In the pursuit of balancing economic growth and environmental sustainability, a groundbreaking study has emerged that could reshape the future of continental shale oil reservoir exploitation. Led by CHEN Shang from the School of Economics at Shandong Normal University, the research introduces an optimization model designed to maximize both economic and environmental benefits using Carbon Dioxide Capture, Utilization, and Storage-Enhanced Oil Recovery (CCUS-EOR) technology.

Published in the journal “Petroleum Geology and Oilfield Development,” the study addresses the critical need for green transformation in the energy sector, particularly in achieving carbon peak and carbon neutrality goals. The model, built on the whole life-cycle theory, is a comprehensive framework that includes environmental and economic benefit accounting, sensitivity analysis, and optimization schemes.

“The environmental benefit accounting covers the monetization of emissions of CO2, PM, SO2, and other pollutants,” explains CHEN Shang. “This allows us to quantify the environmental impact in economic terms, providing a clearer picture of the true cost of oil extraction.”

The economic benefit accounting, on the other hand, uses the cash flow method to evaluate operational costs, offering a detailed financial perspective. Local sensitivity analysis identifies key factors for targeted optimization, ensuring that the model is both practical and adaptable to different scenarios.

One of the most compelling findings of the study is the significant improvement in environmental benefits over economic ones when using CCUS-EOR technology. In a studied oilfield, the environmental benefit per ton of shale oil was found to be -148.44 yuan, while the economic benefit was 239.56 yuan, resulting in a comprehensive benefit of 91.12 yuan.

“This research is a game-changer for the energy sector,” says CHEN Shang. “It provides a robust tool for decision-makers to evaluate the trade-offs between economic gains and environmental impacts, ultimately guiding them towards more sustainable practices.”

The study also highlights the critical factors influencing the optimization model, with oil production revenue being the most impactful, followed by material costs and hazardous waste treatment. This insight is invaluable for stakeholders looking to optimize their operations and maximize benefits.

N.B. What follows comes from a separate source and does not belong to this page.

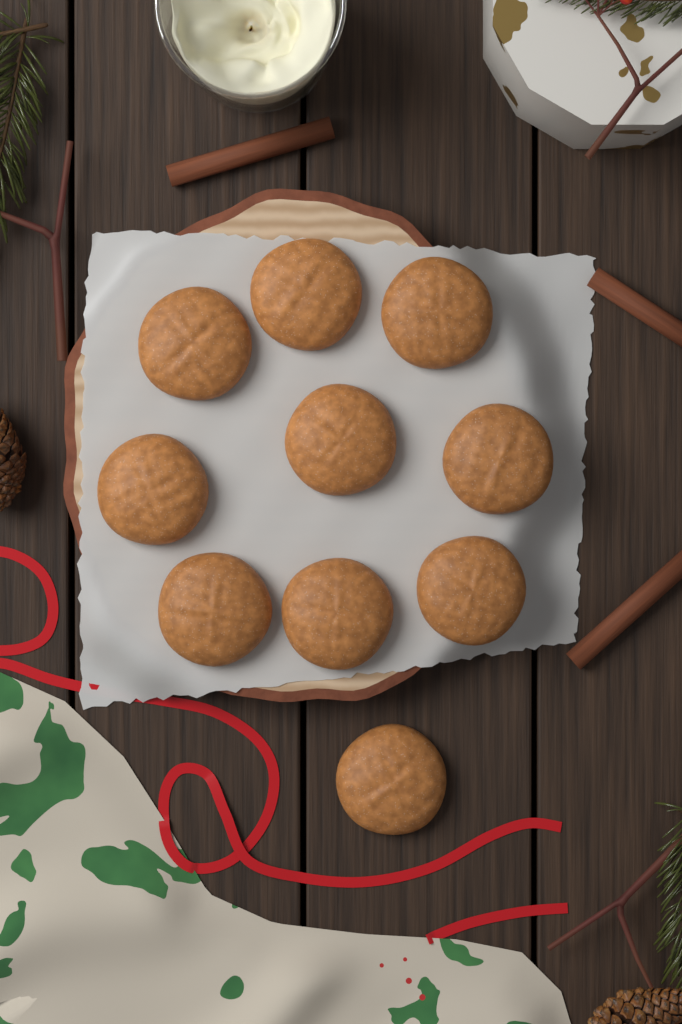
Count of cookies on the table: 10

The model’s applicability extends beyond shale oil reservoirs, with potential applications in CCUS-EOR combined with unconventional reservoirs and chemical flooding combined with low-permeability oil reservoirs. This versatility makes it a powerful tool for the energy sector, offering a pathway to greener and more economically viable extraction methods.

As the world grapples with the dual challenges of meeting energy demands and mitigating environmental impacts, this research offers a beacon of hope. By providing a clear, data-driven approach to balancing economic and environmental benefits, it paves the way for a more sustainable future in the energy sector. The insights gained from this study are not just academic; they are practical, actionable, and crucial for shaping the future of energy exploitation.